What you are asked to do | Make an exact copy of the records, with the images left out.

Skeletal landmark data
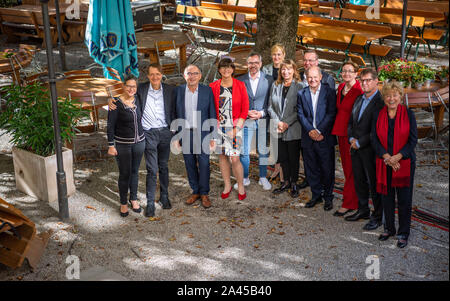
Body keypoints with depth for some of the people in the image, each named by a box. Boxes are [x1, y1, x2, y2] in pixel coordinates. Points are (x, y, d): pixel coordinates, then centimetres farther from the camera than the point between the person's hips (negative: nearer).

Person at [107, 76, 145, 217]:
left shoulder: (138, 100, 2)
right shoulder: (116, 103, -13)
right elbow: (110, 126, -10)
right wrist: (111, 145, -13)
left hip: (139, 142, 5)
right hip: (122, 144, -4)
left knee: (135, 171, 15)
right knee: (125, 174, 2)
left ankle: (133, 199, 30)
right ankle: (123, 203, 18)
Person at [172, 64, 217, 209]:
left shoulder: (207, 91, -2)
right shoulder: (178, 91, 1)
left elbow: (212, 114, 0)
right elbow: (175, 114, 4)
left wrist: (213, 136, -3)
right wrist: (175, 136, 2)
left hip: (202, 133, -2)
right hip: (185, 133, 2)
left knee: (204, 164, 0)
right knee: (190, 164, 10)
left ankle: (204, 193, 13)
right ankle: (195, 191, 24)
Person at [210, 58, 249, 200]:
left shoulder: (240, 85, 0)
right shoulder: (213, 86, 4)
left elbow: (245, 108, 0)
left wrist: (236, 128, -6)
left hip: (234, 127, -2)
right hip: (219, 127, 2)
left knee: (235, 158, -7)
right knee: (222, 156, 8)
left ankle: (241, 186, 11)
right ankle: (227, 185, 23)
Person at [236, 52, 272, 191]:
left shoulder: (269, 80, 1)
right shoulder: (240, 80, 3)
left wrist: (262, 113, -11)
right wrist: (247, 112, -10)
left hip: (263, 120, 0)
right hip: (246, 121, 0)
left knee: (263, 151, 8)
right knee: (243, 152, 2)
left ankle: (263, 178, 23)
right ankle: (245, 178, 18)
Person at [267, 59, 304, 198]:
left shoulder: (299, 86, -6)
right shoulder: (275, 86, 8)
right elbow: (271, 107, 7)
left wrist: (287, 123, -14)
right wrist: (278, 122, -6)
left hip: (293, 129, -4)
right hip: (279, 129, 4)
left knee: (294, 157, 4)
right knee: (282, 157, 11)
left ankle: (294, 183, 18)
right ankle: (286, 182, 25)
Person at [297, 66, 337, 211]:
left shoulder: (329, 92, 0)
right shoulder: (302, 93, 9)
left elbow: (331, 114, -6)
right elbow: (301, 114, 3)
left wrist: (320, 131, -14)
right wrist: (310, 130, -11)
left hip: (325, 137, -3)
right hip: (308, 138, 3)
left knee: (327, 169, 3)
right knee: (311, 169, 9)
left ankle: (328, 197, 17)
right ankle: (316, 195, 24)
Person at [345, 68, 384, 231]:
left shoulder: (381, 102, -14)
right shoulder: (359, 100, 13)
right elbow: (351, 122, 19)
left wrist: (359, 142, -15)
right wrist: (351, 139, 2)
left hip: (370, 150, -8)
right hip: (356, 149, 8)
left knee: (374, 184, 1)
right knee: (359, 181, 17)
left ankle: (378, 216, 13)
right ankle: (363, 210, 32)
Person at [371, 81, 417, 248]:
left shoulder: (408, 115, -1)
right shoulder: (378, 115, 5)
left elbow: (413, 140, -5)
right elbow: (374, 139, 0)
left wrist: (398, 156, -16)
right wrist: (387, 157, -13)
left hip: (404, 161, -2)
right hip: (384, 163, 2)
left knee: (404, 198, 1)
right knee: (386, 196, 9)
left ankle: (403, 233, 14)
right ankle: (389, 228, 26)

Exercise result |
Body keypoints with depth for some of the people in the image, each named by a box. Boxes are [x1, y1, x2, y2] in pixel coordinates. Points are (x, y, d): pixel coordinates, then centimetres farther from the camera than the point between the person's hips (negative: nearer).

Person at [107, 76, 145, 217]:
left shoulder: (138, 100, 2)
right shoulder: (116, 103, -13)
right elbow: (110, 126, -10)
right wrist: (111, 145, -13)
left hip: (139, 142, 5)
right hip: (122, 144, -4)
left knee: (135, 171, 15)
right knee: (125, 174, 2)
left ankle: (133, 199, 30)
right ankle: (123, 203, 18)
Person at [172, 64, 217, 209]:
left shoulder: (207, 91, -2)
right shoulder: (178, 91, 1)
left elbow: (212, 114, 0)
right elbow: (175, 114, 4)
left wrist: (213, 136, -3)
right wrist: (175, 136, 2)
left hip: (202, 133, -2)
right hip: (185, 133, 2)
left knee: (204, 164, 0)
right knee: (190, 164, 10)
left ankle: (204, 193, 13)
right ankle: (195, 191, 24)
Person at [210, 58, 249, 200]:
left shoulder: (240, 85, 0)
right shoulder: (213, 86, 4)
left elbow: (245, 108, 0)
left wrist: (236, 128, -6)
left hip: (234, 127, -2)
right hip: (219, 127, 2)
left knee: (235, 158, -7)
right knee: (222, 156, 8)
left ankle: (241, 186, 11)
right ankle: (227, 185, 23)
Person at [236, 52, 272, 191]:
left shoulder: (269, 80, 1)
right shoulder: (240, 80, 3)
left wrist: (262, 113, -11)
right wrist: (247, 112, -10)
left hip: (263, 120, 0)
right hip: (246, 121, 0)
left knee: (263, 151, 8)
right knee: (243, 152, 2)
left ankle: (263, 178, 23)
right ankle: (245, 178, 18)
Person at [267, 59, 304, 198]:
left shoulder: (299, 86, -6)
right shoulder: (275, 86, 8)
right elbow: (271, 107, 7)
left wrist: (287, 123, -14)
right wrist: (278, 122, -6)
left hip: (293, 129, -4)
right hip: (279, 129, 4)
left knee: (294, 157, 4)
right knee: (282, 157, 11)
left ankle: (294, 183, 18)
right ankle: (286, 182, 25)
Person at [297, 66, 337, 211]:
left shoulder: (329, 92, 0)
right shoulder: (302, 93, 9)
left elbow: (331, 114, -6)
right elbow: (301, 114, 3)
left wrist: (320, 131, -14)
right wrist: (310, 130, -11)
left hip: (325, 137, -3)
right hip: (308, 138, 3)
left knee: (327, 169, 3)
right knee: (311, 169, 9)
left ankle: (328, 197, 17)
right ankle: (316, 195, 24)
Person at [345, 68, 384, 231]:
left shoulder: (381, 102, -14)
right shoulder: (359, 100, 13)
right elbow: (351, 122, 19)
left wrist: (359, 142, -15)
right wrist: (351, 139, 2)
left hip: (370, 150, -8)
right hip: (356, 149, 8)
left knee: (374, 184, 1)
right knee: (359, 181, 17)
left ankle: (378, 216, 13)
right ankle: (363, 210, 32)
Person at [371, 81, 417, 248]:
left shoulder: (408, 115, -1)
right shoulder: (378, 115, 5)
left elbow: (413, 140, -5)
right elbow: (374, 139, 0)
left wrist: (398, 156, -16)
right wrist: (387, 157, -13)
left hip: (404, 161, -2)
right hip: (384, 163, 2)
left knee: (404, 198, 1)
right knee: (386, 196, 9)
left ankle: (403, 233, 14)
right ankle: (389, 228, 26)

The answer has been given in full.